Possibly it happens because different screen readers process artifacts in it’s own way. Have you checked the documentation for NVDA?

May you please clarify which document and which tool to open the PDF file you’re referring to?

sonamsinha · November 25, 2024, 11:47am

@vladimir.litvinchik I have not checked the documentation of NVDA.

I am referring to the header footer test.pdf document only. In windows while using chrome nvda was not able to identify table whereas in mac voice over was able to identify the table

vladimir.litvinchik · November 25, 2024, 12:34pm

@sonamsinha

Thank you for the details. So, it seems that the table is properly tagged.

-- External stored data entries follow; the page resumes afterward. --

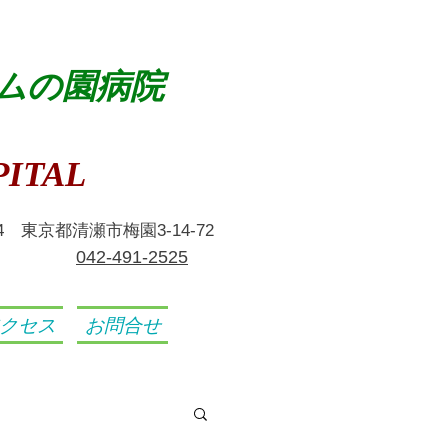
ムの園病院
ITAL
024 東京都清瀬市梅園3-14-72
​042-491-2525
クセス
お問合せ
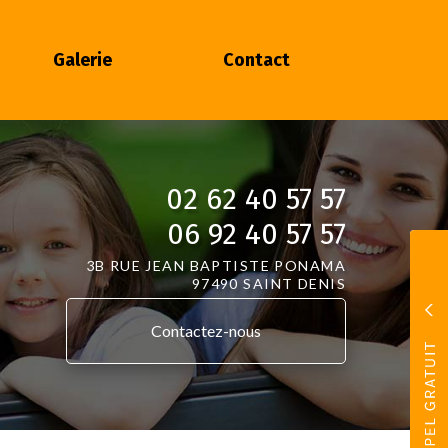
Galerie
Contact
02 62 40 57 57
06 92 40 57 57
3B RUE JEAN BAPTISTE PONAMA
97490 SAINT DENIS
Contactez-
nous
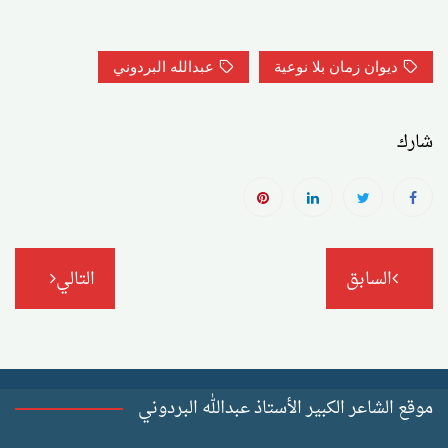
ديوان زمان بلا نوعية
عبدالله البردوني
شارك
تصفّح
السابق
التالي
المقالات
موقع الشاعر الكبير الأستاذ عبدالله البردوني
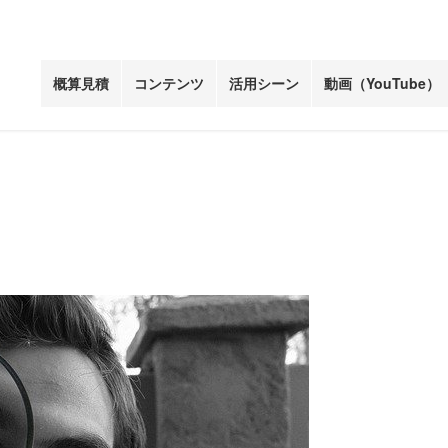
概算見積
コンテンツ
活用シーン
動画（YouTube）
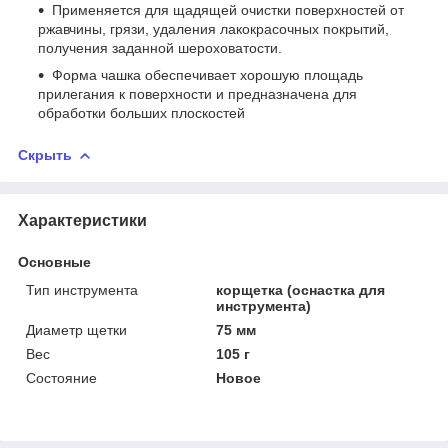
Применяется для щадящей очистки поверхностей от
ржавчины, грязи, удаления лакокрасочных покрытий,
получения заданной шероховатости.
Форма чашка обеспечивает хорошую площадь
прилегания к поверхности и предназначена для
обработки больших плоскостей
Скрыть
Характеристики
Основные
Тип инструмента
корщетка (оснастка для
инструмента)
Диаметр щетки
75 мм
Вес
105 г
Состояние
Новое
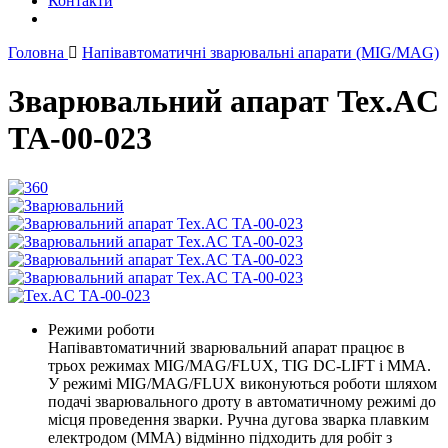
Контакти
Головна
Напівавтоматичні зварювальні апарати (MIG/MAG)
Зварювальний апарат Tex.AC
ТА-00-023
Режими роботи
Напівавтоматичний зварювальний апарат працює в
трьох режимах MIG/MAG/FLUX, TIG DC-LIFT і ММА.
У режимі MIG/MAG/FLUX виконуються роботи шляхом
подачі зварювального дроту в автоматичному режимі до
місця проведення зварки. Ручна дугова зварка плавким
електродом (ММА) відмінно підходить для робіт з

sonamsinha · November 26, 2024, 2:36am

@vladimir.litvinchik Are you able to read the table as well in windows? I tried nvda was not identifying table in windows machine. Can you please confirm?

sonamsinha · November 27, 2024, 6:34am

@vladimir.litvinchik Can you please take a look at reply here The accesibility related tags should not be stripped from headers during pdf conversion - #12 by atir.tahir

vladimir.litvinchik · November 27, 2024, 11:45am

@sonamsinha

Are you able to read the table as well in windows? I tried nvda was not identifying table in windows machine. Can you please confirm?

Since this topic is related to reading order of header and footer please create a separate topic. Thanks

Can you please take a look at reply here The accesibility related tags should not be stripped from headers during pdf conversion - #12 by atir.tahir

Sure, can you please clarify how do you create PDF document, since you wrote that

We are not using here groupdocs for word to pdf conversion.

sonamsinha · November 28, 2024, 4:26am

@vladimir.litvinchik Have added comment along with sample pdf. Can you also take a look have tagged you

vladimir.litvinchik · December 2, 2024, 2:25pm

@sonamsinha

I’m sorry for the delayed response. Currently we’re investigating this issue. We’re looking forward to set proper tagging so the reading order is the following:

Header
Content
Footer

sonamsinha · December 13, 2024, 7:23am

Hi @vladimir.litvinchik Can you please share the updates here?